Sur la demande de dommages et intérêts
En application de l’article 1241 du code civil, tout fait quelconque de l’homme, qui cause à autrui un dommage, oblige celui par la faute duquel il est arrivé à le réparer.
Monsieur [T] [I] sollicite la somme de 5.000 euros à titre de dommages et intérêts à titre de préjudice financier et moral du fait de l’immobilisation des fonds figurant sur son compte, du prélèvement des commissions afférentes, et du fait de l’emploi de ces mesures d’exécution forcée alors qu’il existait des échanges avec la SAS MCS ET ASSOCIES.

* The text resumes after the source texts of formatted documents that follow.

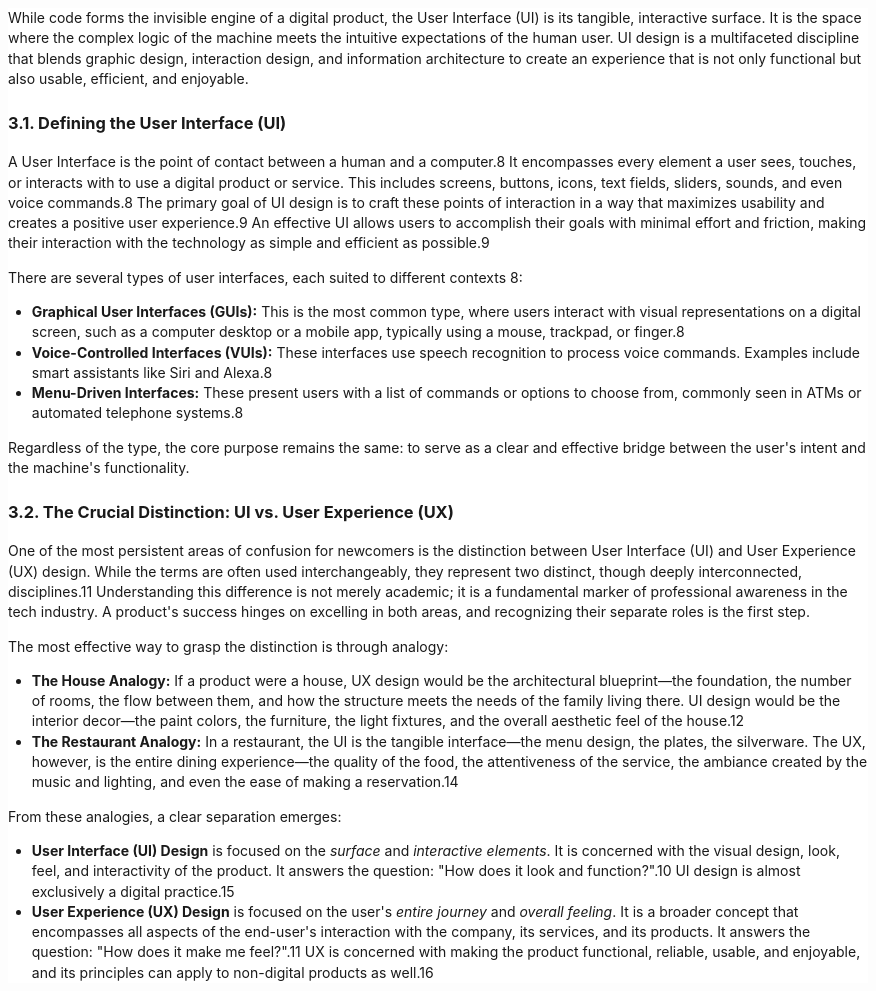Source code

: While code forms the invisible engine of a digital product, the User Interface (UI) is its tangible, interactive surface. It is the space where the complex logic of the machine meets the intuitive expectations of the human user. UI design is a multifaceted discipline that blends graphic design, interaction design, and information architecture to create an experience that is not only functional but also usable, efficient, and enjoyable.

### **3.1. Defining the User Interface (UI)**

A User Interface is the point of contact between a human and a computer.8 It encompasses every element a user sees, touches, or interacts with to use a digital product or service. This includes screens, buttons, icons, text fields, sliders, sounds, and even voice commands.8 The primary goal of UI design is to craft these points of interaction in a way that maximizes usability and creates a positive user experience.9 An effective UI allows users to accomplish their goals with minimal effort and friction, making their interaction with the technology as simple and efficient as possible.9

There are several types of user interfaces, each suited to different contexts 8:

* **Graphical User Interfaces (GUIs):** This is the most common type, where users interact with visual representations on a digital screen, such as a computer desktop or a mobile app, typically using a mouse, trackpad, or finger.8  
* **Voice-Controlled Interfaces (VUIs):** These interfaces use speech recognition to process voice commands. Examples include smart assistants like Siri and Alexa.8  
* **Menu-Driven Interfaces:** These present users with a list of commands or options to choose from, commonly seen in ATMs or automated telephone systems.8

Regardless of the type, the core purpose remains the same: to serve as a clear and effective bridge between the user's intent and the machine's functionality.

### **3.2. The Crucial Distinction: UI vs. User Experience (UX)**

One of the most persistent areas of confusion for newcomers is the distinction between User Interface (UI) and User Experience (UX) design. While the terms are often used interchangeably, they represent two distinct, though deeply interconnected, disciplines.11 Understanding this difference is not merely academic; it is a fundamental marker of professional awareness in the tech industry. A product's success hinges on excelling in both areas, and recognizing their separate roles is the first step.

The most effective way to grasp the distinction is through analogy:

* **The House Analogy:** If a product were a house, UX design would be the architectural blueprint—the foundation, the number of rooms, the flow between them, and how the structure meets the needs of the family living there. UI design would be the interior decor—the paint colors, the furniture, the light fixtures, and the overall aesthetic feel of the house.12  
* **The Restaurant Analogy:** In a restaurant, the UI is the tangible interface—the menu design, the plates, the silverware. The UX, however, is the entire dining experience—the quality of the food, the attentiveness of the service, the ambiance created by the music and lighting, and even the ease of making a reservation.14

From these analogies, a clear separation emerges:

* **User Interface (UI) Design** is focused on the *surface* and *interactive elements*. It is concerned with the visual design, look, feel, and interactivity of the product. It answers the question: "How does it look and function?".10 UI design is almost exclusively a digital practice.15  
* **User Experience (UX) Design** is focused on the user's *entire journey* and *overall feeling*. It is a broader concept that encompasses all aspects of the end-user's interaction with the company, its services, and its products. It answers the question: "How does it make me feel?".11 UX is concerned with making the product functional, reliable, usable, and enjoyable, and its principles can apply to non-digital products as well.16
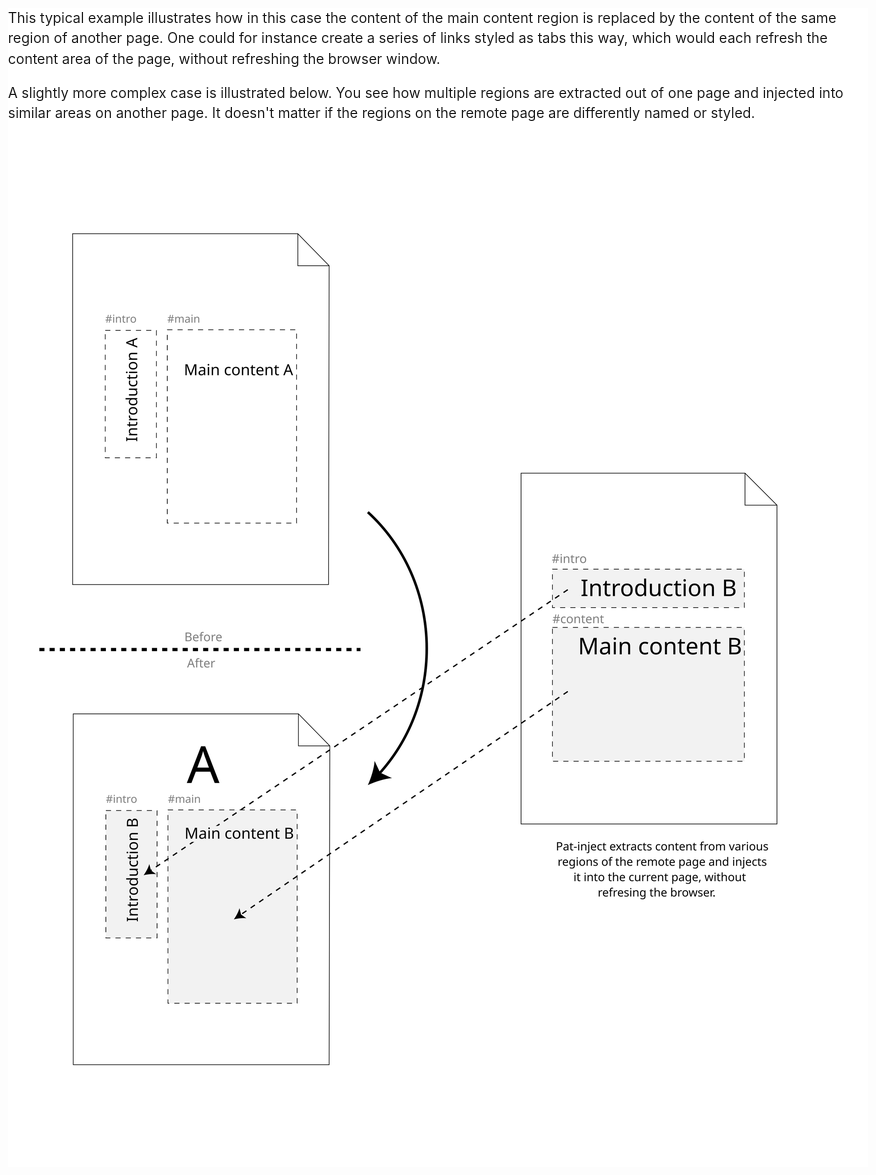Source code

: This typical example illustrates how in this case the content of the main content region is replaced by the content of the same region of another page. One could for instance create a series of links styled as tabs this way, which would each refresh the content area of the page, without refreshing the browser window.

A slightly more complex case is illustrated below. You see how multiple regions are extracted out of one page and injected into similar areas on another page. It doesn't matter if the regions on the remote page are differently named or styled.

![image](/patternslib/src/pat/inject/injection-multiple.svg)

Cependant, celui-ci ne rapporte pas la preuve d’une faute imputable au FONDS COMMUN DE TITRISATION ABSUS, de sorte qu’il convient de le débouter de sa demande de dommages et intérêts.
Sur les demandes accessoires
En application des articles 696 et 700 du code de procédure civile le FONDS COMMUN DE TITRISATION ABSUS, qui succombe, sera tenu aux dépens lesquels et ne peut donc prétendre au paiement d’une indemnité au titre de ses frais irrépétibles.
Par ailleurs, il convient de condamner le FONDS COMMUN DE TITRISATION ABSUS à payer Monsieur [T] [I] la somme de 800 euros sur le fondement de l’article 700 du code de procédure civile.
Il y a lieu de rappeler que la présente décision est de droit exécutoire à titre provisoire en vertu de l’article 514 du code de procédure civile.
PAR CES MOTIFS
Le juge de l’exécution, statuant publiquement par mise à disposition au greffe, par jugement contradictoire et en premier ressort,
DECLARE Monsieur [T] [I] recevable en sa contestation ;
DECLARE le FONDS COMMUN DE TITRISATION ABSUS irrecevable, pour défaut de qualité à agir, à exercer des mesures d’exécution forcée à l’encontre de Monsieur [T] [I], en vertu de l’arrêt rendu par la cour d’appel de PARIS le 21 février 1996 ;
ORDONNE la mainlevée des mesures d’exécution forcée effectuées à l’encontre de Monsieur [T] [I] par le le FONDS COMMUN DE TITRISATION ABSUS sur le fondement l’arrêt rendu par la cour d’appel de PARIS le 21 février 1996 ;
DEBOUTE Monsieur [T] [I] de sa demande de dommages et intérêts ;
REJETTE le surplus des demandes ;
CONDAMNE le FONDS COMMUN DE TITRISATION ABSUS à payer à Monsieur [T] [I] la somme de 800 euros sur le fondement de l’article 700 du code de procédure civile ;
CONDAMNE le FONDS COMMUN DE TITRISATION ABSUS aux entiers dépens ;
RAPPELLE que la présente décision est de droit exécutoire à titre provisoire ;
DIT que la présente décision sera notifiée aux parties par lettre recommandée avec demande d’avis de réception doublée d’une lettre simple.
Ainsi fait et prononcé les jour, mois et an susdits. Le présent jugement a été signé par Julie GAUMER, juge de l’exécution et Marlène ROBERT, greffier.